Taktgenau zum Höhepunkt
Der Oberpriester ist Egils Silins. Ebenfalls: Bravo! Die beiden giften sich an, bringen sich dadurch in Ekstase und schieben zum rhytmischen Racheduett eine Nummer, bei der Delila schier zu jodeln beginnt. Sorry, aber da reicht mir die Musik voll und ganz. Die ist eindeutig genug, da brauche ich nicht so eine lächerliche Softpornonummer. Kontraproduktiv!
Samson kommt, lässt die Hosen runter, zieht sie wieder hoch und sinkt dann endgültig in Delilas Bett. Der Vorhang schließt sich und öffnet sich wieder zu einem Tableau: Da liegt Samson. Das Bett ist blutig. Das biestige Weib Delila wedelt mit seinem Haarschopf und zehn Schergen mit dem Maschinengewehr im Anschlag johlen und lachen.
Wie bei Winnetou
Pause gibt es auch diesmal nicht. Der 3. Akt zeigt das Bühnenbild des ersten Aktes. Samson wimmert geblendet zu dem unsichtbaren Wehklagen der Hebräer. Das ging mir jetzt wirklich unter die Haut - auch wenn ich mich wieder geärgert habe, dass ich den Chor durch Samsons Wehklagen nicht verstehe. Ein Arzt stellt ihn dann auch mittels Spritze ruhig. Die Hebräer verstecken sich unter Militärdecken, werden aber von der feisten Philistergesellschaft, die lautstark durch den Zuschauerraum prollt, entdeckt.

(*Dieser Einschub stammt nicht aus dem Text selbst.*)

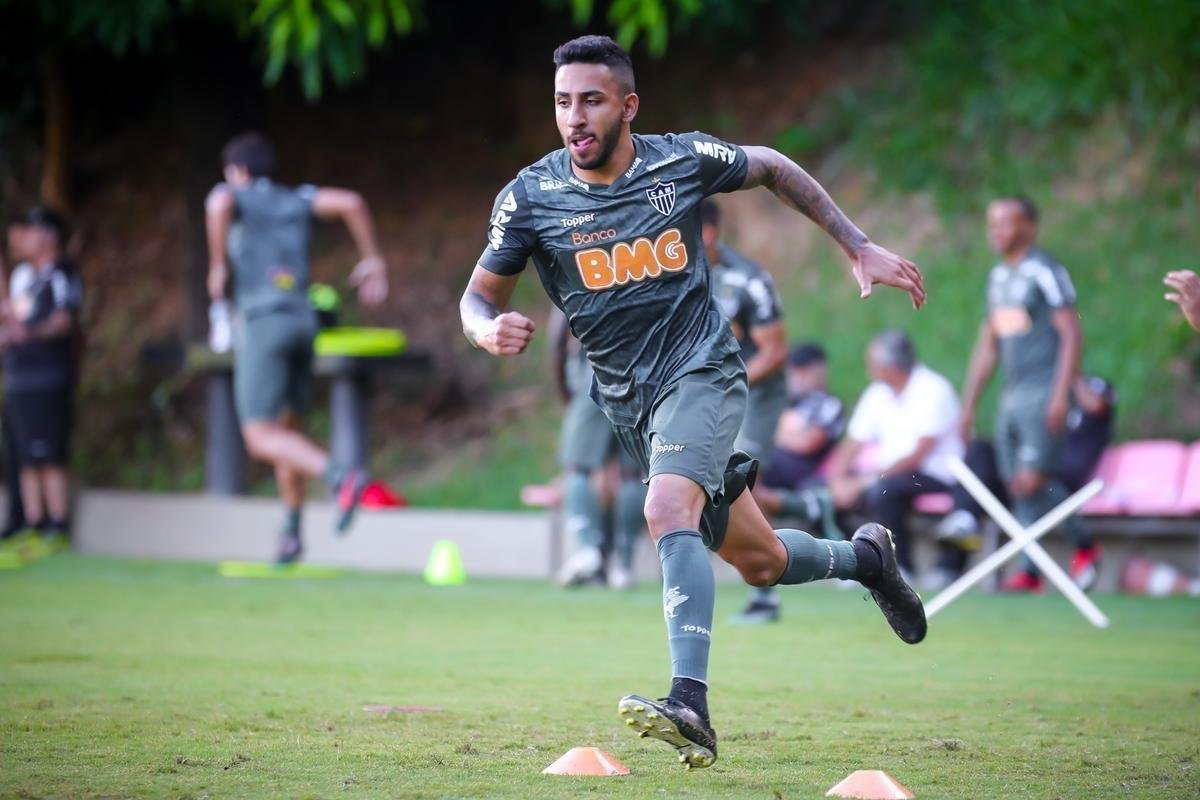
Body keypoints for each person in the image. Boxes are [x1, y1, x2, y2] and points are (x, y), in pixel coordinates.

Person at [458, 35, 928, 769]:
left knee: (664, 512)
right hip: (628, 405)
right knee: (761, 560)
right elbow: (478, 294)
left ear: (627, 105)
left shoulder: (677, 161)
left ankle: (690, 703)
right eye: (562, 103)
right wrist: (484, 329)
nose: (574, 118)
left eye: (590, 100)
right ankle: (867, 558)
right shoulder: (530, 197)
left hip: (702, 372)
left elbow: (771, 165)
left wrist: (856, 244)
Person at [205, 132, 389, 564]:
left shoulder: (235, 195)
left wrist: (216, 267)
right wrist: (373, 259)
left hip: (263, 322)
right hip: (302, 322)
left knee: (261, 436)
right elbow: (351, 202)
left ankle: (341, 476)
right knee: (287, 432)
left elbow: (216, 204)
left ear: (239, 172)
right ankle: (291, 534)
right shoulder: (295, 198)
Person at [960, 196, 1083, 592]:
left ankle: (1081, 545)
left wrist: (1061, 393)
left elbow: (1071, 334)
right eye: (992, 225)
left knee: (1033, 480)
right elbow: (989, 344)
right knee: (1017, 484)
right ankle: (1031, 572)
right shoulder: (997, 278)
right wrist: (969, 406)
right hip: (1011, 396)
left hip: (1042, 391)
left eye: (1006, 224)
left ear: (1029, 227)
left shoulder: (1045, 271)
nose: (997, 232)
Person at [702, 200, 794, 624]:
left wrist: (727, 383)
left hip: (756, 393)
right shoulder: (677, 276)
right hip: (707, 394)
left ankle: (766, 595)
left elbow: (774, 352)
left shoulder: (748, 280)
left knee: (745, 481)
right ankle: (807, 507)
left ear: (707, 232)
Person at [936, 374, 1114, 591]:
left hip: (1057, 484)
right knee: (980, 451)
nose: (1086, 395)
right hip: (1028, 473)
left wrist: (1070, 376)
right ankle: (965, 518)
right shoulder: (1062, 412)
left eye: (1093, 393)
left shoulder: (1095, 424)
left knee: (1030, 491)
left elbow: (1095, 408)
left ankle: (1036, 571)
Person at [827, 331, 963, 575]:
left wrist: (863, 481)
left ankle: (900, 568)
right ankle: (854, 565)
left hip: (935, 476)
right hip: (889, 474)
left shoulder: (933, 389)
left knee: (885, 491)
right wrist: (837, 479)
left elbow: (918, 454)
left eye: (873, 365)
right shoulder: (877, 392)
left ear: (893, 366)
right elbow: (853, 442)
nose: (869, 372)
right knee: (825, 493)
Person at [735, 342, 845, 623]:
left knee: (743, 482)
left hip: (799, 468)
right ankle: (809, 508)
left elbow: (809, 442)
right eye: (793, 370)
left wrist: (773, 435)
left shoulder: (828, 404)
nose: (795, 377)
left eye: (801, 371)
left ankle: (763, 584)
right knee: (742, 486)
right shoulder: (785, 403)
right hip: (773, 459)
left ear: (818, 371)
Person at [0, 207, 83, 554]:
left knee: (48, 453)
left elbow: (63, 322)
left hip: (49, 375)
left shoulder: (61, 273)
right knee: (23, 455)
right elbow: (17, 319)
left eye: (31, 230)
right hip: (18, 376)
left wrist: (28, 333)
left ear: (49, 236)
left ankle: (56, 524)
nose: (23, 237)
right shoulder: (22, 276)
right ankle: (32, 522)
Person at [550, 309, 646, 589]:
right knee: (632, 473)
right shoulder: (649, 269)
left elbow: (558, 338)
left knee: (578, 467)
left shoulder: (580, 268)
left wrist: (565, 392)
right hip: (641, 380)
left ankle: (587, 547)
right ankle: (625, 566)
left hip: (597, 376)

Zu der wunderschönen Ballettmusik gibt es jetzt hier eine Massenvergewaltigung. Sorry, ich kann damit nix anfangen. Ich finde so etwas unangemessen, will sagen: plump und ich bin null betroffen. Wie bei einem Winnetoufilm: Da wird auch geschossen, aber man weiß, am Ende des Drehtages gehen alle in die Kantine. Merke: Je weniger man sieht, um so gruseliger und verstörender ist es. Leider hält sich der Regisseur nicht an dieses simple Erfolgsrezept von Gruselfilmen. Er lässt die Musik in Grund und Boden schreien, stöhnen, ächzen, johlen und splattern.
Der mitleidige Arzt wird erschossen, hat dem Samson aber vorher noch einen Selbstzünder angelegt, die Menge verteilt sich im Zuschauerraum, Samson entblösst den Sprengsatz. Ende! Kein Tempeleinsturz, dafür aber ein Bravo- und Buhkonzert.
Und wieder im Foyer
Tja, das wars also, der skandalumwitterte Kölner Samson, wo sich dann anschließend im Foyer beim Prosecco und vor laufenden WDR-Kameras betroffen über den Nahostkonflikt geäußert wird. Ganz ehrlich, ich wollte nicht hingehen. Ich lehne derartige Pseudo-Skandalkonstrukte ab. Da ich aber eine Karte geschenkt bekam ... Musikalisch war es wirklich ein Geschenk, doch die Inszenierung hat mich nicht überzeugt. Das werde ich mir nicht noch einmal ansehen. Dagegen habe ich mir die opulente MET-Produktion bereits mehrfach zu Gemüte geführt - via DVD - in meiner Hütte.